In light of the expected founding of an independent Palestinian state, questions of security along Israel’s eastern border have returned to the nation’s daily agenda, especially due to the plans proposed by U.S. Secretary of State John Kerry and retired general John Allen. We’ve returned to the starting point: In order to defend Israel, with a combination of Israeli and international military presence, as well as disarming of hostile Palestinian forces, we must first define the exact parameters of the Israel we’re trying to defend.
Here, the internal factor comes into play. Israel littered the area with mines as a means to prevent evacuating it. The old claim, that military presence alongside permanent settlement will increase security, was duplicated east of the Green Line, in the West Bank, and the Golan, and only complicates the bargaining, because military presence can be removed with an order, but civilian presence is not so easily removed. Dozens of small settlements have sprung up in the Jordan River Valley, home to thousands of settlers.

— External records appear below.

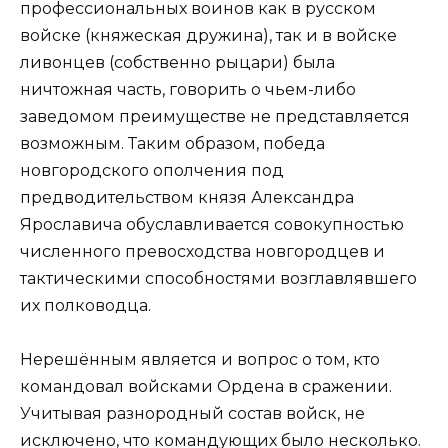
профессиональных воинов как в русском
войске (княжеская дружина), так и в войске
ливонцев (собственно рыцари) была
ничтожная часть, говорить о чьем-либо
заведомом преимуществе не представляется
возможным. Таким образом, победа
новгородского ополчения под
предводительством князя Александра
Ярославича обуславливается совокупностью
численного превосходства новгородцев и
тактическими способностями возглавлявшего
их полководца.
Нерешённым является и вопрос о том, кто
командовал войсками Ордена в сражении.
Учитывая разнородный состав войск, не
исключено, что командующих было несколько.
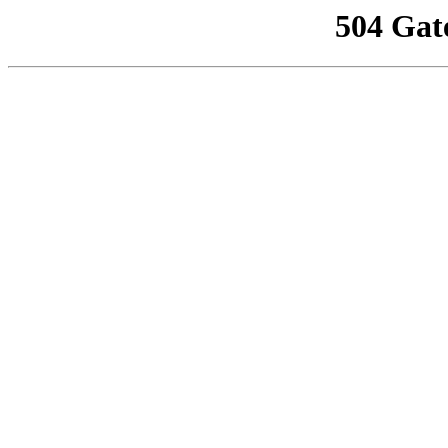
504 Gat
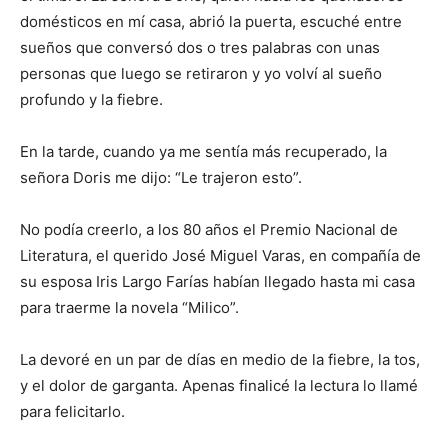
domésticos en mí casa, abrió la puerta, escuché entre
sueños que conversó dos o tres palabras con unas
personas que luego se retiraron y yo volví al sueño
profundo y la fiebre.
En la tarde, cuando ya me sentía más recuperado, la
señora Doris me dijo: “Le trajeron esto”.
No podía creerlo, a los 80 años el Premio Nacional de
Literatura, el querido José Miguel Varas, en compañía de
su esposa Iris Largo Farías habían llegado hasta mi casa
para traerme la novela “Milico”.
La devoré en un par de días en medio de la fiebre, la tos,
y el dolor de garganta. Apenas finalicé la lectura lo llamé
para felicitarlo.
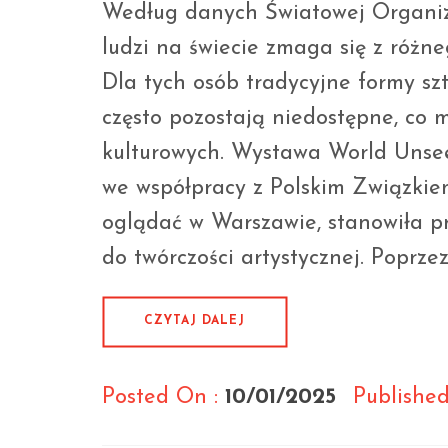
Według danych Światowej Organiz
ludzi na świecie zmaga się z różn
Dla tych osób tradycyjne formy sztu
często pozostają niedostępne, co 
kulturowych. Wystawa World Unse
we współpracy z Polskim Związki
oglądać w Warszawie, stanowiła p
do twórczości artystycznej. Poprze
CZYTAJ DALEJ
Posted On :
10/01/2025
Published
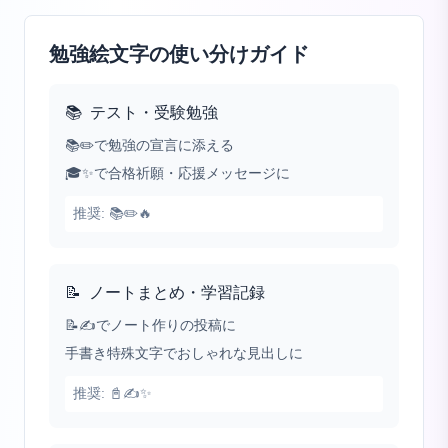
勉強絵文字の使い分けガイド
📚
テスト・受験勉強
📚✏️で勉強の宣言に添える
🎓✨で合格祈願・応援メッセージに
推奨:
📚✏️🔥
📝
ノートまとめ・学習記録
📝✍️でノート作りの投稿に
手書き特殊文字でおしゃれな見出しに
推奨:
📓✍️✨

This week, Defense Minister Moshe Ya’alon, as a politician scheming to be head of Likud, and perhaps prime minister, visited the Jordan River Valley, and sucked up to the settlers. He spoke of the fears that rockets could be launched from the West Bank at Tel Aviv or Ben Gurion Airport, legitimate danger that should be dealt with diplomatically and with appropriate security policy. But first, he expressed his opposition to removing settlers as part of a peace agreement. “I’m an advocate of settlement,” said Ya’alon. “I believe in it. In places where Jews don’t live, there’s no security either. Whoever really wants peace must talk about coexistence, and not removing Jews like what was done in Gaza, and the ensuing destruction there that led to rockets being fired on Israel.”
That is a political statement, not a security one. The prime minister’s Likud advisers know better than to get too close to debates about plans including removing settlers from their homes. Gantz, his second in command Gadi Eizenkot, and other senior officers that comprise the upper echelons of the IDF are remaining silent so as not to quarrel with their superiors. As usual, American assistance is essential. Dempsey, playing the role of Gantz’s spokesman, was asked this week what Gantz meant by strategic opportunity. Dempsey chose to leave it to imagination.